__What to do__.
The response should be the lines of the data, starting at the first and ending at the one that contains "Service Setup Guide", copied without change.

Stored data entries:
· · · ·
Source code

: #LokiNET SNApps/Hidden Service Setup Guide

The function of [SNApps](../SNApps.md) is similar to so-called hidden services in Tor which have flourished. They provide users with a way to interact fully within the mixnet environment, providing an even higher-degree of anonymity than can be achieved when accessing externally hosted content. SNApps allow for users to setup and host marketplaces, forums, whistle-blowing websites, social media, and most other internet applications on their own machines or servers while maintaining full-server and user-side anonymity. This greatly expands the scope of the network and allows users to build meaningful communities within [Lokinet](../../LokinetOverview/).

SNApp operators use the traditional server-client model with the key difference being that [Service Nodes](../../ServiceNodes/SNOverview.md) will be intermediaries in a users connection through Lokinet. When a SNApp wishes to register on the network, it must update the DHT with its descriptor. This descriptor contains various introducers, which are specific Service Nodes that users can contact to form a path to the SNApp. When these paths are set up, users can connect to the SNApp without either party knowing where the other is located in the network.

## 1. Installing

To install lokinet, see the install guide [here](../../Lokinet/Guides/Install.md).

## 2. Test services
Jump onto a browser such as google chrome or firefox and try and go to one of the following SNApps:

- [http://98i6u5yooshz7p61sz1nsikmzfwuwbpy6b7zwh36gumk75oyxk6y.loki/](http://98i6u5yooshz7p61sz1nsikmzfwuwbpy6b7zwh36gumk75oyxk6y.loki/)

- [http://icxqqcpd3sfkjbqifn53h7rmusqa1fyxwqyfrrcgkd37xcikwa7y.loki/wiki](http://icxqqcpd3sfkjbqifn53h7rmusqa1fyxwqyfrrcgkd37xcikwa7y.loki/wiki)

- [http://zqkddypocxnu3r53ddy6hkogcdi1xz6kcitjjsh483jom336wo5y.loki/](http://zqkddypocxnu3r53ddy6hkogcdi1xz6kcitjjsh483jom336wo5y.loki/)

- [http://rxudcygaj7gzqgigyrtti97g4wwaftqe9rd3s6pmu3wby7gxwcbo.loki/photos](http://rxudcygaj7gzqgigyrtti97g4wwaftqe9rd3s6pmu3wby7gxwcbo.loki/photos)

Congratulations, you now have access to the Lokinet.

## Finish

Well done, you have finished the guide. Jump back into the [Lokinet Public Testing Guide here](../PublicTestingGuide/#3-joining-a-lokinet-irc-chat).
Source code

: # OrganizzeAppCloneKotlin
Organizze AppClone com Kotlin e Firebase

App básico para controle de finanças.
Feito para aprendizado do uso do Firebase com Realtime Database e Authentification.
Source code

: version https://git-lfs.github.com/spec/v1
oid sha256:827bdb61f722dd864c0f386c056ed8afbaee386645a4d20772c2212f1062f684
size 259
· · · ·
__Output of the task__.
Source code

: #LokiNET SNApps/Hidden Service Setup Guide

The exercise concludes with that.